Research of the history of Praeng Puthon Square’s community indicates that the guesthouse building itself was formerly a Chinese teahouse where wealthy merchants would meet and chat about their business affairs. The owners have therefore focused on the decoration and furniture style to recreate the atmosphere of such a place both in the reception and common areas as well as in the guestrooms themselves.
Known as Phraeng Phuthon (pronounced “Preng Pootorn”), our community is still largely occupied by families of immigrant ethnic Chinese merchants of the late nineteenth and early twentieth centuries. They represent an essential element in the story of how Siam’s wise monarchs welcomed traders and artisans from other countries, mostly Chinese, to settle and integrate near to the royal palaces, teaching new skills and employing local people, therefore enabling the country’s economy to develop and prosper. Visible evidence of Sino-Siamese trading links can be seen in the Chinese-styled statues and decorations found in many of Bangkok’s historic temples.
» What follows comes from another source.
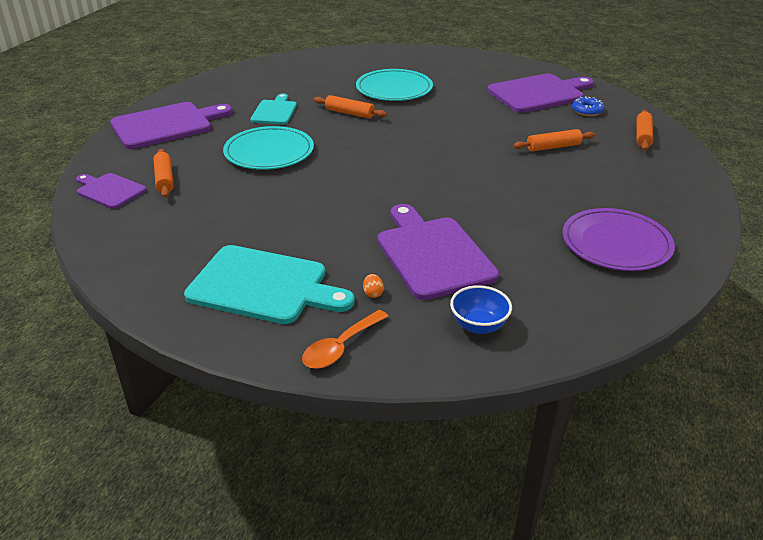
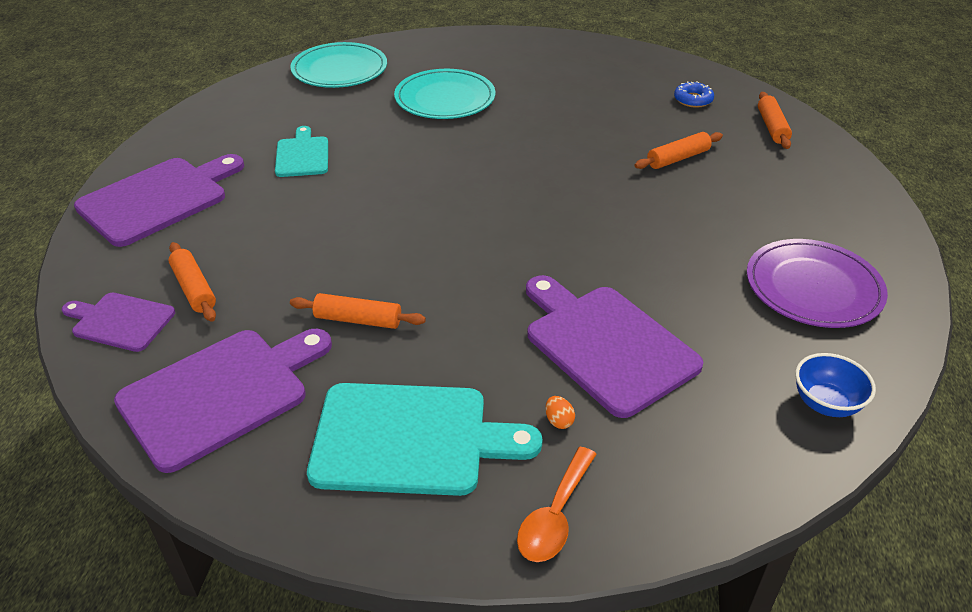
camera: 15 degrees left, 5 degrees up
turquoise plate [223,126,314,170] -> turquoise plate moved to [290,42,387,88]
orange rolling pin [314,95,387,119] -> orange rolling pin moved to [290,293,426,329]
blue bowl [450,285,512,334] -> blue bowl moved to [795,353,876,417]
purple cutting board [488,73,594,113] -> purple cutting board moved to [114,329,332,473]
Even though this socio-economic history is little known even among Thais, it remains an important heritage that enables understanding of the depth of Thailand’s relationship today with regional countries, especially China.
Surrounding the inner sanctum (The Grand Palace) of the King of Siam’s court of the early Chakri Dynasty (1782 onwards), palaces were built for numerous princes, usually sons of former Kings. One such palace was occupied by Prince Bhutaret a son of King Mongkut (Rama IV). Following his early death in 1897, King Chulalongkorn (Rama V) bought the palace property, eventually replacing the old palace building with brick-built shophouses set in a rectangle form with a central open area which he named Phraeng Phuthon.
Adopting a Mediterranean style and the residential square concept of a European city, which he had admired on his recent foreign travels, King Rama V encouraged immigrant traders, mostly Chinese, to rent rooms and start small enterprises. The King’s vision was to create a model community that would help bring prosperity to the people of a modernising city. Indeed, many families developed very successful businesses and in the first half of the twentieth century, the area became prosperous as Bangkok’s first retail area of high-class consumer products, both locally bespoke made and imported goods such as watches, glasses and even early automobiles. It also became and remains the main area producing all kinds of emblems, badges and uniforms for the military and government civil service personnel. It is a ready market, being very close by several government ministries including those of Defence, Interior and Justice.
"By staying at 1905 Heritage Corner, it is possible to experience this original trading community still active today and learn much more about Bangkok life past and present."